Каледин смотрит на Брусилова трезвым взглядом. Морщины на висках главнокомандующего разглаживаются. Командарм зорко отмечает эту перемену. И начинает говорить Алексей Алексеевич, боевой товарищ, умный, благожелательный человек.
— Приходится играть с шулерами, Алексей Максимович, вместо помощников... Это надо запомнить раз и навсегда. Мы одни... И спросите себя — что вам дороже? Россия или ваше самолюбие? Даже ваши личные успехи? И если дороже Россия, ее, а не ваша победа, ее, а не ваша слава, ее, а не ваша жизнь, — идите на Голгофу и не ропщите... Но не для покорной смерти, а для того, чтобы до конца выполнить свой долг перед Россией. Будьте горды самой высокой гордостью — верьте, что только в вас, в нас — честь нашей родины. Мы не выполним того, что не в силах человеческих... Наша победа не станет победой окончательной. Мы принуждены будем оставить честь окончательной победы над немцем — нашим детям, но мы должны и мы можем вселить в них уверенность, что мы сильнее немца духом и волей и, если даст нам Бог верных народу вождей, мы навсегда осилим тех, кто посягает на нашу землю. Я в это верю и потому делаю свое дело полководца... Я счастлив, да, я счастлив. И вы должны быть счастливы, что наши дела вызвали у противника переполох. Он стягивает на нас свои войска с Северного и с Западного фронтов... С французского фронта! Австрийцы бросили наступление на Италию и перевели на мой фронт все, что только могли... Италия избавилась от нашествия врага. Уменьшился напор на Верден... Вот что могла сделать наша сила!

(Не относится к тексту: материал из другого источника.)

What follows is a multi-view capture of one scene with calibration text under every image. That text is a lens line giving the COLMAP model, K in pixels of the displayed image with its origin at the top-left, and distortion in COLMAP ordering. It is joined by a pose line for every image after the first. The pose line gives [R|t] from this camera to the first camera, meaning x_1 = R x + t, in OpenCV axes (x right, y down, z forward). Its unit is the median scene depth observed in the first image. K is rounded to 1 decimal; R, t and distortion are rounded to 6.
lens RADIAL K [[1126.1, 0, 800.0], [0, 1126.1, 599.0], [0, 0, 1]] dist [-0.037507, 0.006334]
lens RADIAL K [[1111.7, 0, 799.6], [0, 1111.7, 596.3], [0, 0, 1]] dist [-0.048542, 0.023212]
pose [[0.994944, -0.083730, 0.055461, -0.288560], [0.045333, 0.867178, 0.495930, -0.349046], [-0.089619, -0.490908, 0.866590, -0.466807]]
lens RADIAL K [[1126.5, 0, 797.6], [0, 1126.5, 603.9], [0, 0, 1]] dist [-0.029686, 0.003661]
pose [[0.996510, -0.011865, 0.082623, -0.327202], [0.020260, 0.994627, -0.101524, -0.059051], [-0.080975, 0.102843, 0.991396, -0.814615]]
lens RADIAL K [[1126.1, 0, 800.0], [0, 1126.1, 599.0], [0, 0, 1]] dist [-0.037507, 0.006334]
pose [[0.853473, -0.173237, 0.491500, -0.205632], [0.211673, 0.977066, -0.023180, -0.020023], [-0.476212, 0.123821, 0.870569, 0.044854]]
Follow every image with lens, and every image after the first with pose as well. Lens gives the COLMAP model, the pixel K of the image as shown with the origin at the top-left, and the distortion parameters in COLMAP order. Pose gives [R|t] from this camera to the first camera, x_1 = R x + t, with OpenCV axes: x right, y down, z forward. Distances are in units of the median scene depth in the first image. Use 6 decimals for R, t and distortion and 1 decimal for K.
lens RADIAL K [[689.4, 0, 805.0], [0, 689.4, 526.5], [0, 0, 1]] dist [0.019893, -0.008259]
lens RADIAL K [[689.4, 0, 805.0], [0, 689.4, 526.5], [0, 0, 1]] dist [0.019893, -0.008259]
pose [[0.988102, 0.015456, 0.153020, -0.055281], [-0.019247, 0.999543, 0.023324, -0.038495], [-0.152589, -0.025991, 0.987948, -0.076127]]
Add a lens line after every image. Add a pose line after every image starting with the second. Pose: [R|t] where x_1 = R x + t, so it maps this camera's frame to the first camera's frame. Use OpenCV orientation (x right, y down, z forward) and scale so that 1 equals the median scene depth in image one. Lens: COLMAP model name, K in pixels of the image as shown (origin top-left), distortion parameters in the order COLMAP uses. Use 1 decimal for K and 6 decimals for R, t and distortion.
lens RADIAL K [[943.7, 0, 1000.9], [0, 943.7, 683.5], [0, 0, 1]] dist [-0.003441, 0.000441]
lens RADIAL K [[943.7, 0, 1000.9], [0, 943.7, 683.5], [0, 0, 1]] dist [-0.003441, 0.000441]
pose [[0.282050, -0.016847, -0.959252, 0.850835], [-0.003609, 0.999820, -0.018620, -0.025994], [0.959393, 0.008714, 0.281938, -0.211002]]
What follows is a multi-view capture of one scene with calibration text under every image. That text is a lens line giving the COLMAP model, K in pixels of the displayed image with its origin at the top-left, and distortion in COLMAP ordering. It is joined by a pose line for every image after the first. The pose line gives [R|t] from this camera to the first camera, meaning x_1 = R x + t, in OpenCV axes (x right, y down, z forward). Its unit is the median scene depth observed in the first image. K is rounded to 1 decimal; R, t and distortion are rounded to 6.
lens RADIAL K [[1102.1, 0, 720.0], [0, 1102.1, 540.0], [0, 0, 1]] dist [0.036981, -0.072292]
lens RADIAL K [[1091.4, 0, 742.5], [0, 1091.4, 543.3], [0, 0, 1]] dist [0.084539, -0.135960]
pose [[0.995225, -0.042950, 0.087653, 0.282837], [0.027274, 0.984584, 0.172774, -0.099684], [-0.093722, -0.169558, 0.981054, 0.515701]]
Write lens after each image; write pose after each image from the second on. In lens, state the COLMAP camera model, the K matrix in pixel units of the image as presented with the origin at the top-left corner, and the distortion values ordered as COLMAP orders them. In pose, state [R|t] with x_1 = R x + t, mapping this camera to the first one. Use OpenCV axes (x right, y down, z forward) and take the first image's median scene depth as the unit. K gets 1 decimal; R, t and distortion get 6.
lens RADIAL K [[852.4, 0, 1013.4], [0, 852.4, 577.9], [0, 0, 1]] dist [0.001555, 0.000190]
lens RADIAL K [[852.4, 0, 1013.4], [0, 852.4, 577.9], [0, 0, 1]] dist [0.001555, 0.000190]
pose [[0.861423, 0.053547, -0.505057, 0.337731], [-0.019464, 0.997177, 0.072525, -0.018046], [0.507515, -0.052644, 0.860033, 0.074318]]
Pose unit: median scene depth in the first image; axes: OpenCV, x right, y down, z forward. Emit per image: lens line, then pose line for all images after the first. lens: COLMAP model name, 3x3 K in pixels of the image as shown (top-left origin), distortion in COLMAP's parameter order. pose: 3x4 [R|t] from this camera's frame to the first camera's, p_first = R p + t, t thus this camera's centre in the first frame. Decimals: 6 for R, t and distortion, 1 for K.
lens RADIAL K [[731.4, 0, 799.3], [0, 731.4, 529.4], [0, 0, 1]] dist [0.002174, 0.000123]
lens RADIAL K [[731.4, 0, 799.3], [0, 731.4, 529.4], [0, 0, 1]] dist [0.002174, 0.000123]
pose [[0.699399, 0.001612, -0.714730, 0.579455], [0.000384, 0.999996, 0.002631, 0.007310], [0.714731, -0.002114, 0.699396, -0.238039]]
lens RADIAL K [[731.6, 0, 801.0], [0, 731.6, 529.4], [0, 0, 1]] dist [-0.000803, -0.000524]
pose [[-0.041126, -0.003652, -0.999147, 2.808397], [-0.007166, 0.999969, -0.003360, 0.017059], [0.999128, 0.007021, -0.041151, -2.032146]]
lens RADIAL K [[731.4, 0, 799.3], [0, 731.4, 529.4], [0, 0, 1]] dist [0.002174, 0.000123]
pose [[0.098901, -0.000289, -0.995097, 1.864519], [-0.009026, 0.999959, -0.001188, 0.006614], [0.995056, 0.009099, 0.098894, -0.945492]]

— Но эта работа на других, а не на нас...— осмеливается заметить Каледин, пытаясь еще сохранить «особое мнение», но уже покоренный. На глазах у него слезы.
— Не будем гадать, дорогой Алексей Максимович,— мягко говорит Брусилов, и в мягкости его голоса звучит снисходительность к этому генералу, как к ребенку. Брусилов знает цену его слезам — надо держать его под уздцы.— Не будем гадать, что бы еще могли мы сделать, если бы нам не мешали. Будем драться и дальше. Не станем скромничать — на нас смотрит вся Россия. Неужто нам с вами плакать на виду у всех?
XVIII
Семнадцатого июня противник двинул свои силы на Владимир-Волынском направлении, а Каледин понял наконец всю справедливость требований Брусилова. Участок, намеченный Калединым для атаки, оказался слишком удаленным от района нажима противника. Командарм 8-й испросил согласия главнокомандующего разрешить ему избрать для удара участок Колки — Копыли. На это он получил согласие...
На Ковельском и Владимир-Волынском направлениях был сосредоточен 10-й германский корпус, переброшенный с французского фронта. В составе его находилась знаменитая 20-я Брауншвейгская дивизия, получившая наименование «стальной» за операции против французов в Вогезах.
Семнадцатого июня у местечка Киселина удар «стальной» приняла на себя русская «железная» дивизия, отличившаяся у Луцка. Четыре дня немцы вели ураганный огонь по русским солдатам. Четыре дня мрачили небо разрывы, гудела и стонала земля... На третий день боя над немецкими окопами развернулся плакат: «Ваше русское железо не хуже германской стали, а все же мы вас разобьем». — «А ну-ка, попробуй», — ответил немцам русский плакат. И в тот же день «железные» перешли в контратаку...
После сорок второй атаки русское железо переломило немецкую сталь.